*What you should do*: Record by record, write out the listing word for word while omitting pictures.

*The data*:
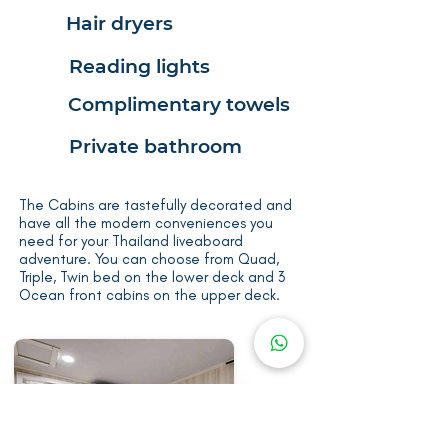
Hair dryers
Reading lights
Complimentary towels
Private bathroom
The Cabins are tastefully decorated and
have all the modern conveniences you
need for your Thailand liveaboard
adventure. You can choose from Quad,
Triple, Twin bed on the lower deck and 3
Ocean front cabins on the upper deck.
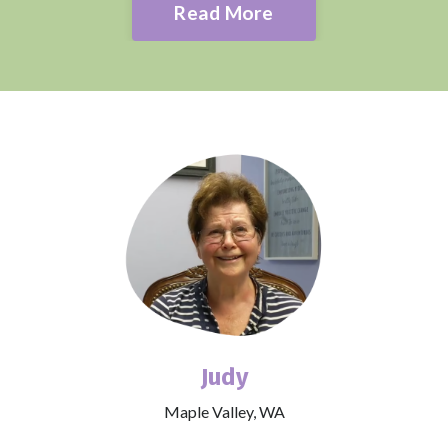
Read More
Judy
Maple Valley, WA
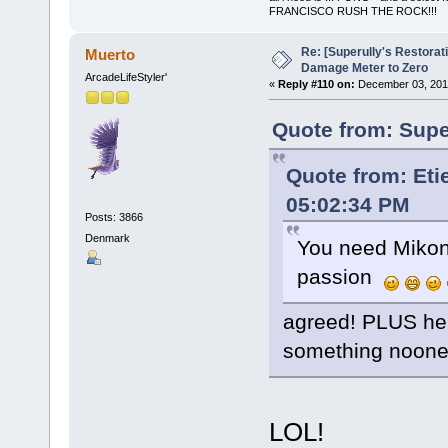
FRANCISCO RUSH THE ROCK!!!
Re: [Superully's Restorat
Muerto
Damage Meter to Zero
ArcadeLifeStyler'
«
Reply #110 on:
December 03, 2014
Quote from: Supe
Quote from: Et
05:02:34 PM
Posts: 3866
Denmark
You need Mikono
passion
agreed! PLUS he w
something noone
LOL!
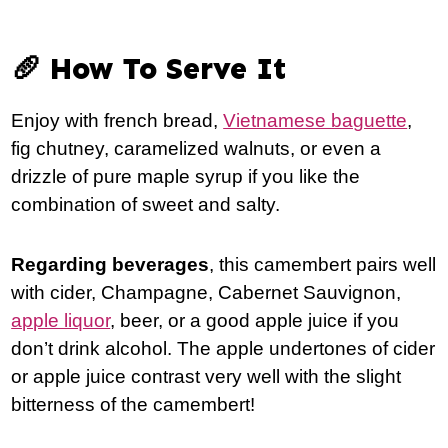
🥖 How To Serve It
Enjoy with french bread,
Vietnamese baguette
,
fig chutney, caramelized walnuts, or even a
drizzle of pure maple syrup if you like the
combination of sweet and salty.
Regarding beverages
, this camembert pairs well
with cider, Champagne, Cabernet Sauvignon,
apple liquor
, beer, or a good apple juice if you
don’t drink alcohol. The apple undertones of cider
or apple juice contrast very well with the slight
bitterness of the camembert!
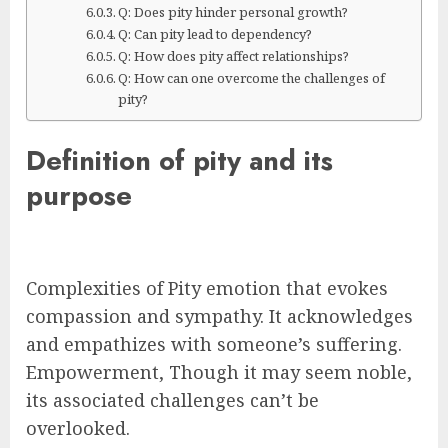
Q: Does pity hinder personal growth?
Q: Can pity lead to dependency?
Q: How does pity affect relationships?
Q: How can one overcome the challenges of
pity?
Definition of pity and its
purpose
Complexities of Pity emotion that evokes
compassion and sympathy. It acknowledges
and empathizes with someone’s suffering.
Empowerment, Though it may seem noble,
its associated challenges can’t be
overlooked.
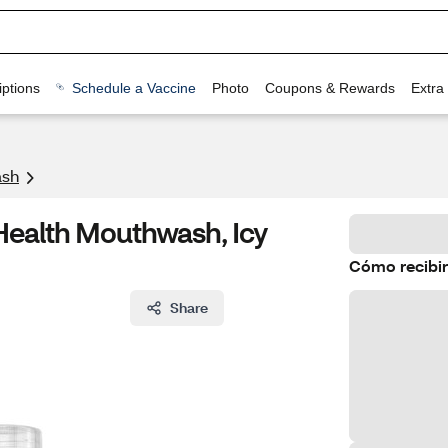
ptions
Schedule a Vaccine
Photo
Coupons & Rewards
Extra
sh
 Health Mouthwash, Icy
Cómo recibir
Share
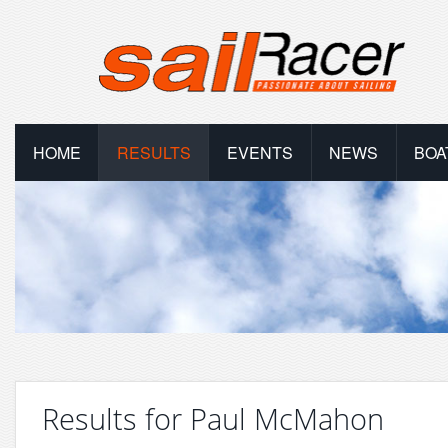
HOME
RESULTS
EVENTS
NEWS
BOA
Results for Paul McMahon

*Exercise output*:
Hair dryers
Reading lights
Complimentary towels
Private bathroom
The Cabins are tastefully decorated and
have all the modern conveniences you
need for your Thailand liveaboard
adventure. You can choose from Quad,
Triple, Twin bed on the lower deck and 3
Ocean front cabins on the upper deck.
Read More
Judy
Maple Valley, WA
FRANCISCO RUSH THE ROCK!!!
Re: [Superully's Restorat
Muerto
Damage Meter to Zero
ArcadeLifeStyler'
«
Reply #110 on:
December 03, 2014
Quote from: Supe
Quote from: Et
05:02:34 PM
Posts: 3866
Denmark
You need Mikono
passion
agreed! PLUS he w
something noone
LOL!
🥖 How To Serve It
Enjoy with french bread,
Vietnamese baguette
,
fig chutney, caramelized walnuts, or even a
drizzle of pure maple syrup if you like the
combination of sweet and salty.
Regarding beverages
, this camembert pairs well
with cider, Champagne, Cabernet Sauvignon,
apple liquor
, beer, or a good apple juice if you
don’t drink alcohol. The apple undertones of cider
or apple juice contrast very well with the slight
bitterness of the camembert!
Q: Does pity hinder personal growth?
Q: Can pity lead to dependency?
Q: How does pity affect relationships?
Q: How can one overcome the challenges of
pity?
Definition of pity and its
purpose
Complexities of Pity emotion that evokes
compassion and sympathy. It acknowledges
and empathizes with someone’s suffering.
Empowerment, Though it may seem noble,
its associated challenges can’t be
overlooked.
ptions
Schedule a Vaccine
Photo
Coupons & Rewards
Extra
sh
 Health Mouthwash, Icy
Cómo recibir
Share
HOME
RESULTS
EVENTS
NEWS
BOA
Results for Paul McMahon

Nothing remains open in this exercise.